AN IMPORTANT DIARY OF THE 1901-1903 GERMAN GAUSS EXPEDITION UNDER ERICH VON DRYGALSKI. Vahsel, Second Officer on the Gauss describes the progress of the expedition from its departure from Kiel; on 1 January 1902 the Gauss reaches the Îles Kerguelen, where they establish a magnetic and meteorological station; they leave Kerguelen on 31 January and enter the pack ice on 14 February; on 21 February they sight land (named Kaiser Wilhelm II Land by Drygalski, now Wilhelm II Coast), and on the same day the Gauss becomes stuck in the ice. It was to be the second ship to winter in the pack.
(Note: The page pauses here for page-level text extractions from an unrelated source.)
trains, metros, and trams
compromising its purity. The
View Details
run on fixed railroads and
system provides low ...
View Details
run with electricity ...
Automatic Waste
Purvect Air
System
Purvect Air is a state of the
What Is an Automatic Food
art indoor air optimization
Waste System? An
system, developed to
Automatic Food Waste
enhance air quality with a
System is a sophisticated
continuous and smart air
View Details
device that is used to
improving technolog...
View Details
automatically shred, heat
One of the most interesting sections of the diary is from 18 to 26 March 1902, when the first sledging expedition, composed of four men including Vahsel, was sent out, and on 21 March discovered an ice-free hill protruding through the ice; this was named Gaussberg. On 29 March Vahsel describes Drygalski's ascent to a height of 480 metres in a hydrogen balloon (from which he photographed Gaussberg, and reported his observations by telephone). Further sledging expeditions followed on 4-16 April and 22 April - 15 May. The winter on the well-equipped Gauss was spent amid relative comfort in a jovial atmosphere compared in another account to that of a cosy German hamlet in winter. Further sledging took place in the spring, but from mid-January 1903 the expedition was chiefly preoccupied with escaping from the pack ice, an end which was achieved by the ingenious device of laying a trail of ash and rubbish, which absorbed the sunlight and created a lead, eventually split by a fortuitous swell on 8 February. Vahsel's diary ends with the Gauss cruising round the coast in search of safe winter quarters, shortly before Drygalski's decision, at the end of March, to retreat from the pack ice. The ship reached South Africa on 9 June, and returned to Kiel on 24 November.

Richard Vahsel returned to the Antarctic as captain of Filchner's vessel Deutschland, and died, apparently of an old illness, on that expedition on 8 August 1912. Erich von Drygalski's expedition was conceived as a complement to Scott's contemporaneous venture on the Ross sea. Though lacking in any sensational successes or failures, and overshadowed by the more celebrated Discovery expedition, the Gauss expedition was distinguished by a wide-ranging and thorough scientific programme, which included the use of a meteorological kite and a windmill to generate electricity, the drilling of holes 30 metres into icebergs to observe temperature and ice conditions, the recording of penguins on an Edison phonograph and the discovery of 600 miles or more of new coastline. The expedition's findings were published by Drygalski over a 26-year period, from 1905 to 1931, in 20 volumes.